> _Dataset excerpt_:
════════
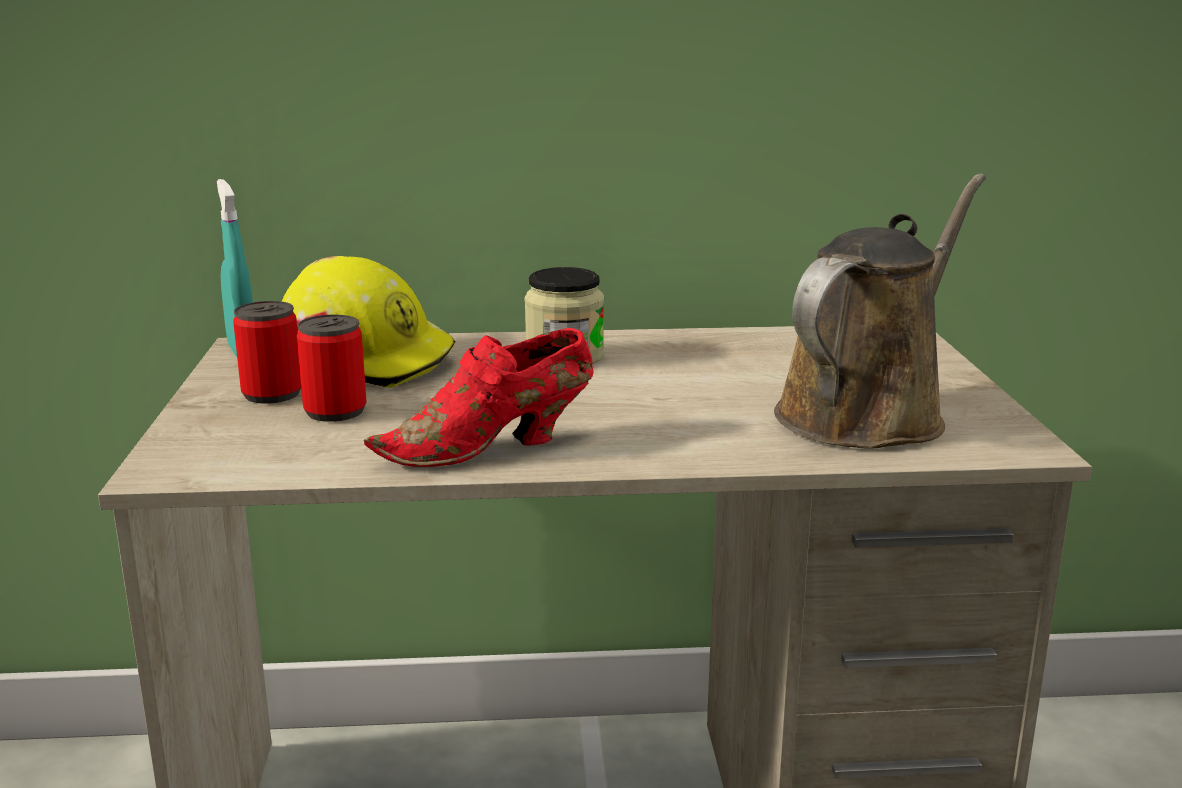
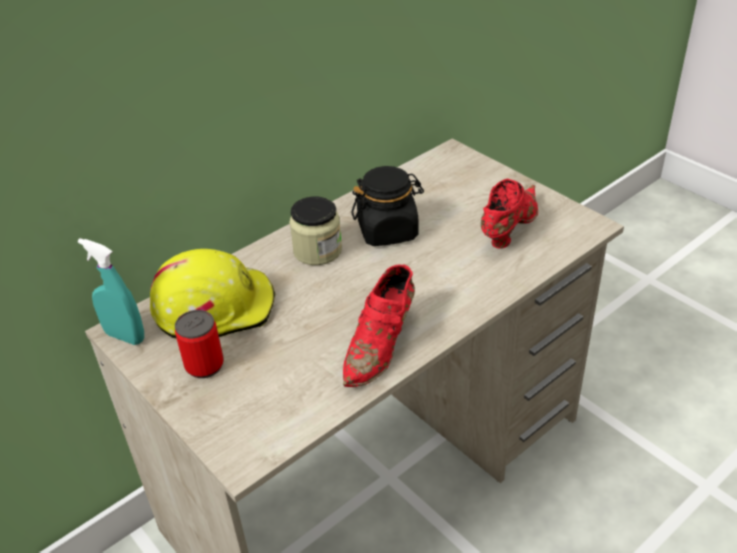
camera: 35 degrees left, 20 degrees up
(335, 411) = (262, 361): can -> none
(686, 367) = (388, 231): none -> black jar
(868, 413) = (507, 230): brown watering can -> red shoe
════════
> _Required action_: All lines from the one that holds "(686, 367) = (388, 231): none -> black jar" through the end of the material, both ends included, should be restated exactly.

> _Solution for this problem_:
(686, 367) = (388, 231): none -> black jar
(868, 413) = (507, 230): brown watering can -> red shoe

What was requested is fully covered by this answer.